When New Zealand played Australia, the bowlers won and cricket was all the better for it. Runs are not a sensible unit of measurement when gauging the value of the ‘product’.
AB de Villiers is a genius and deserves every plaudit that comes his way, but Kane Williamson’s 45 off 42 balls pisses all over his 162 off 66 balls earlier in the week.
Okay, maybe that’s unfair because de Villiers’ knock was also match-deciding in its own way and could only have been delivered by a truly freakish talent. We’re just pointing out that in many ways Williamson’s innings belongs in the same category.
What’s the value of a six? It’s not six runs. That doesn’t explain it because runs don’t have a set value. A run takes its value from the context in which it is scored.
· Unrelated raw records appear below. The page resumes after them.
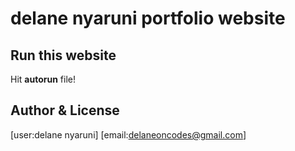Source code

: # delane nyaruni portfolio website

## Run this website

Hit **autorun** file!

## Author & License

[user:delane nyaruni]
[email:delaneoncodes@gmail.com]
When Brendon Taylor hit a six against the West Indies earlier in the week, those runs represented around 1.6 per cent of Zimbabwe’s target total. Not very exciting. When Kane Williamson hit a six today, those runs represented about 4 per cent of New Zealand’s target total.
So twice as valuable? No, because we didn’t properly assess the context there. Taylor’s came in a run-chase that was always destined for failure and so, measured by what really matters, it was all-but-pointless. In contrast, Williamson’s came with New Zealand needing six runs to win, against Australia, with only one wicket in hand.
A mishit and New Zealand’s bitter rivals would have won. A four and Australia still could have won. That’s when a six is a ‘maximum’ – when it delivers maximum impact.